2014 amazon 在线 面试题目 爬山问题：打印出从A点到B点的距离

关于那个爬山距离问题的代码说明。

1）题目要求从A(0.0)到B(0,100)的距离，其中要爬过许多山。

  用<起点，终点，高度> 来表示一座山。如果是别的数值，请修改它。

2）一座山的坐标中startpoin和endpoint是否可以跟别的山可以重合成一样？

  这个问题在题目里没有明确说，而且从它给的测试用例看是不重合的，故在该程序中假设没有这种重复节点的情况。

 

3）测试用例输入格式，我记得原题的输入输出格式如下（我没有记得在哪里给出了B点的坐标）。

 

  //input format

    3             //表示有3座山

　1,3,1   //第一座山的坐标是起点1，终点3, 高度1。

    2,4,2  //第二座山的坐标是起点2，终点4, 高度2。

   7,8,3   //第三座山的坐标是起点7，终点8, 高度3。

//output

     110     //从A点到B点，需要110步

我的这个代码测试用例和执行过程为：

./amazon_climb_mountain

3

1,3,1  

2,4,2  

7,8,3  

110 

//从A(0.0) 点到B(100.0)点，需要110步。

/*
somebody go from A (0,0) to B (0,D) via many mountains which use tri-tuple <startx,endx,height>.
* this guy must be walk up when arriving at mountains and climb down when leave this mountain.
* Here 这里山的坐标会交叉或者重叠。
questions: how many steps after he cross these mountains from starting point (0,0).
*
*|
* input:
3 //total mountain's number
mountain1: <startx1,endx1,height1>
mountain2: <startx2,endx2,height2>
mountain3: <startx3,endx3,height3>

* output:
* steps
*
* Solution:
* 1） 垂直方向的steps 就是 把各个合体山（几个起点或终点坐标有交差重叠的山）的最高高度乘以2倍，再把这些数值加起来。
* 如果合体山的起始点与前面的合体山的终点是一样的，则要注意特殊处理
* 2） 水平方向的steps 就是最远点的坐标点
*/
#include <cmath>
#include <cstdio>
#include <vector>
#include <map>
#include <stack>
#include <list>
#include <iostream>
#include <algorithm>
#include <cstring>

//must include it for strlen() in some compilers
using namespace std;

class Node {
private:
long PointValue;
long height;
bool Isstartpoint;
public:
Node(long value, long height, bool Isstartpoint){
this->PointValue=value;
this->height=height;
this->Isstartpoint=Isstartpoint;
}
virtual ~Node(){
;
}

long getPointValue() {
return PointValue;
}
long getheight() {
return height;
};
bool IsStartPoint() {
return this->Isstartpoint;
}

bool operator <( const Node& rt) const {
cout<<"call this operator <"<<endl;
return ( PointValue < rt.PointValue);
}
bool operator >( const Node& rt) const{
cout<<"call this operator >"<<endl;
return (PointValue > rt.PointValue);
}
};

bool isSpace(char x){
return x == ' ' || x == '\r' || x == '\n' || x == '\r' || x == '\b' || x == '\t';
}

char * rightTrim(char *str){
long len = strlen(str);
while(--len>=0){
if(isSpace(str[len])){
str[len] = '\0';
}else{
break;
}
}
return str;
}

char * getInputLine(char *buffer, long length){
if(fgets(buffer,length, stdin)==NULL){
return NULL;
}
rightTrim(buffer);
if(strlen(buffer)<=0){
return NULL;
}
return buffer;
}

//array saves data delimited by ',' parsed from one line.

## 所集资料
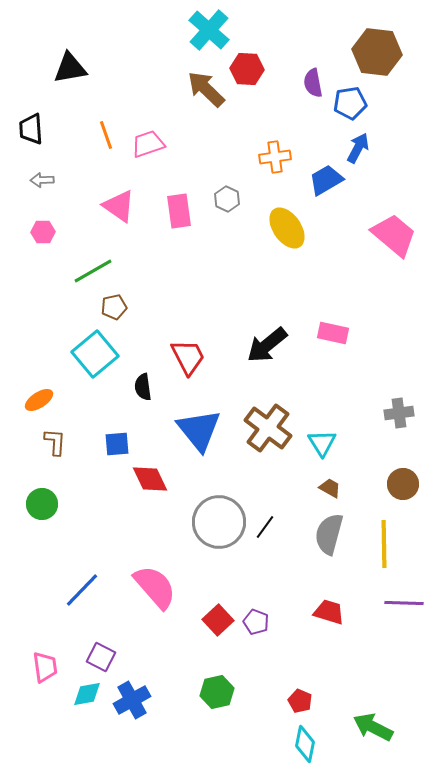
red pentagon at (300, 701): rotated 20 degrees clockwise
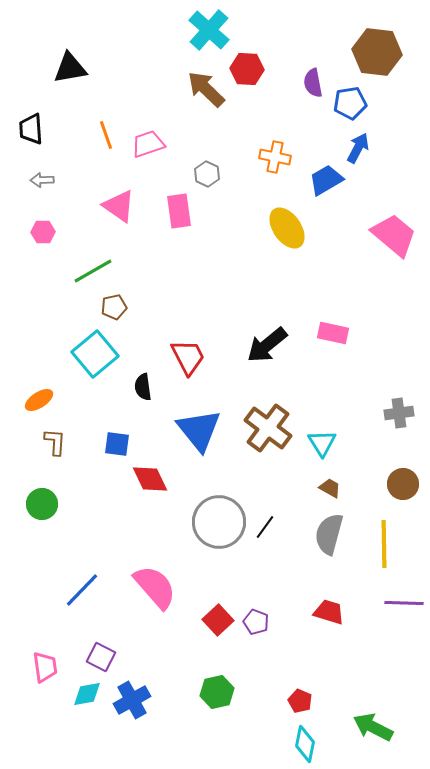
orange cross at (275, 157): rotated 20 degrees clockwise
gray hexagon at (227, 199): moved 20 px left, 25 px up
blue square at (117, 444): rotated 12 degrees clockwise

## 任务目标
请将原始文档中的下列句子译成英文：“这个问题在题目里没有明确说，而且从它给的测试用例看是不重合的，故在该程序中假设没有这种重复节点的情况。”

## 完整解答
The problem statement does not say this explicitly, and judging from the test cases it gives, they do not overlap, so this program assumes that no such duplicate nodes occur.